Of the 375 companies on the MSCI Asia Pacific Index that reported earnings since the beginning of the year and for which estimates were available, 53 percent exceeded expectations, according to data compiled by Bloomberg.
Seek Ltd. surged 22 percent to A$16.14 as the online hiring company reported higher profit and said a unit will acquire a rival website.
Sinopec jumped 8.5 percent to HK$6.54 in Hong Kong as it seeks private investors for as much as 30 percent of its oil retail unit, in a sale that could raise more than $20 billion. The shares pared their weekly advance yesterday after Jefferies Hong Kong Ltd. said the company’s plans to seek investors are aimed at raising capital instead of reforming the state-controlled energy producer.
Among stocks that fell, Rakuten Inc. plunged 12 percent to 1,463 yen in Tokyo after the online retailer announced its $900 million acquisition of Viber, an Internet messaging and calling service.
“Direct monetization of the Viber business is likely to take a long time,” Oliver Matthew, an analyst at CLSA Asia-Pacific Markets in Tokyo, wrote in a note. The brokerage cut its rating on the stock to underperform from buy.

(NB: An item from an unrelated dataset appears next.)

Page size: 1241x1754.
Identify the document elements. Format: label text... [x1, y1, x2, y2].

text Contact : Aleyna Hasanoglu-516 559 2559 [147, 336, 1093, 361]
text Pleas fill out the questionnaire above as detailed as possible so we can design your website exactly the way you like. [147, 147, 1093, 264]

Lenovo Group Ltd. tumbled 9.3 percent to HK$7.90 in Hong Kong. Bank of America Corp.’s Merrill Lynch downgraded the maker of computers and handsets to underperform from buy, citing concern about the time it will take to turn around Motorola Mobility. The Beijing-based company has spoken to U.S. regulators and is working to get approval to buy Motorola from Google Inc. for $2.91 billion in cash and stock.